Cutting carbon emissions more than pays for itself with savings on health care spending

“If cost-benefit analyses of climate policies don’t include the significant health benefits from healthier air, they dramatically underestimate the benefits of these policies,” says lead author Tammy Thompson, now at Colorado State University, who conducted the research as a postdoc in Selin’s group.

Most detailed assessment to date
The study is the most detailed assessment to date of the interwoven effects of climate policy on the economy, air pollution, and the cost of health problems related to air pollution. The MIT group paid especially close attention to how changes in emissions caused by policy translate into improvements in local and regional air quality, using comprehensive models of both the economy and the atmosphere.

In addition to carbon dioxide, burning fossil fuels releases a host of other chemicals into the atmosphere. Some of these substances interact to form ground-level ozone, as well as fine particulate matter. The researchers modeled where and when these chemical reactions occurred, and where the resulting pollutants ended up — in cities where many people would come into contact with them, or in less populated areas.

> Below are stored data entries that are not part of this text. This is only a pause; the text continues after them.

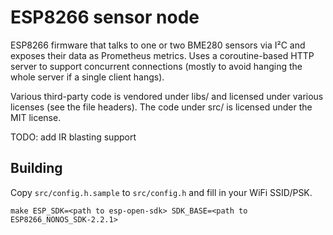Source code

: # ESP8266 sensor node

ESP8266 firmware that talks to one or two BME280 sensors via I²C and exposes
their data as Prometheus metrics. Uses a coroutine-based HTTP server to
support concurrent connections (mostly to avoid hanging the whole server
if a single client hangs).

Various third-party code is vendored under libs/ and licensed under various
licenses (see the file headers). The code under src/ is licensed under the
MIT license.

TODO: add IR blasting support

## Building

Copy `src/config.h.sample` to `src/config.h` and fill in your WiFi SSID/PSK.

    make ESP_SDK=<path to esp-open-sdk> SDK_BASE=<path to ESP8266_NONOS_SDK-2.2.1>

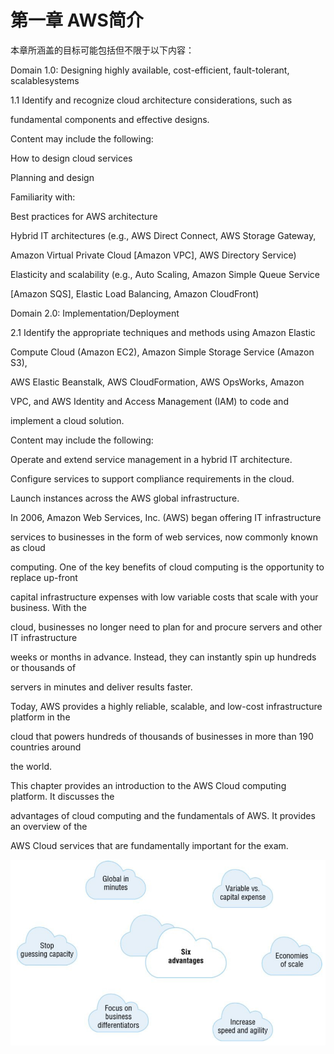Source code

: # 第一章 AWS简介

本章所涵盖的目标可能包括但不限于以下内容：

Domain 1.0: Designing highly available, cost-efficient, fault-tolerant, scalablesystems

1.1 Identify and recognize cloud architecture considerations, such as

fundamental components and effective designs.

Content may include the following:

How to design cloud services

Planning and design

Familiarity with:

Best practices for AWS architecture

Hybrid IT architectures \(e.g., AWS Direct Connect, AWS Storage Gateway,

Amazon Virtual Private Cloud \[Amazon VPC\], AWS Directory Service\)

Elasticity and scalability \(e.g., Auto Scaling, Amazon Simple Queue Service

\[Amazon SQS\], Elastic Load Balancing, Amazon CloudFront\)

Domain 2.0: Implementation/Deployment

2.1 Identify the appropriate techniques and methods using Amazon Elastic

Compute Cloud \(Amazon EC2\), Amazon Simple Storage Service \(Amazon S3\),

AWS Elastic Beanstalk, AWS CloudFormation, AWS OpsWorks, Amazon

VPC, and AWS Identity and Access Management \(IAM\) to code and

implement a cloud solution.

Content may include the following:

Operate and extend service management in a hybrid IT architecture.

Configure services to support compliance requirements in the cloud.

Launch instances across the AWS global infrastructure.

In 2006, Amazon Web Services, Inc. \(AWS\) began offering IT infrastructure

services to businesses in the form of web services, now commonly known as cloud

computing. One of the key benefits of cloud computing is the opportunity to replace up-front

capital infrastructure expenses with low variable costs that scale with your business. With the

cloud, businesses no longer need to plan for and procure servers and other IT infrastructure

weeks or months in advance. Instead, they can instantly spin up hundreds or thousands of

servers in minutes and deliver results faster.

Today, AWS provides a highly reliable, scalable, and low-cost infrastructure platform in the

cloud that powers hundreds of thousands of businesses in more than 190 countries around

the world.

This chapter provides an introduction to the AWS Cloud computing platform. It discusses the

advantages of cloud computing and the fundamentals of AWS. It provides an overview of the

AWS Cloud services that are fundamentally important for the exam.

![](/assets/import2.png)

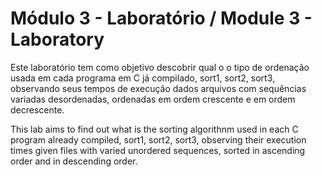 # Módulo 3 - Laboratório / Module 3 - Laboratory

Este laboratório tem como objetivo descobrir qual o o tipo de ordenação usada em cada programa em C já compilado, sort1, sort2, sort3, observando seus tempos de execução dados arquivos com sequências variadas desordenadas, ordenadas em ordem crescente e em ordem decrescente.

This lab aims to find out what is the sorting algorithnm used in each C program already compiled, sort1, sort2, sort3, observing their execution times given files with varied unordered sequences, sorted in ascending order and in descending order.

The release notes that the researchers projected the health effects of ground-level ozone and fine particulate matter, two of the biggest health offenders related to fossil-fuel emissions. Both pollutants can cause asthma attacks and heart and lung disease, and can lead to premature death.

In 2011, 231 counties in the U.S. exceeded the EPA’s regulatory standards for ozone, the main component of smog. Standards for fine particulate matter — airborne particles small enough to be inhaled deep into the lungs and even absorbed into the bloodstream — were exceeded in 118 counties.

While cutting carbon dioxide from current levels in the U.S. will result in savings from better air quality, pollution-related benefits decline as carbon policies become more stringent. Selin cautions that after a certain point, most of the health benefits have already been reaped, and additional emissions reductions won’t translate into greater improvements.

“While air-pollution benefits can help motivate carbon policies today, these carbon policies are just the first step,” Selin says. “To manage climate change, we’ll have to make carbon cuts that go beyond the initial reductions that lead to the largest air-pollution benefits.”

The study shows that climate policies can also have significant local benefits not related to their impact on climate, says Gregory Nemet, a professor of public affairs and environmental studies at the University of Wisconsin at Madison who was not involved in the study.

“A particularly notable aspect of this study is that even though several recent studies have shown large co-benefits, this study finds large co-benefits in the U.S., where air quality is assumed to be high relative to other countries,” Nemet says. “Now that states are on the hook to come up with plans to meet federal emissions targets by 2016, you can bet they will take a close look at these results.”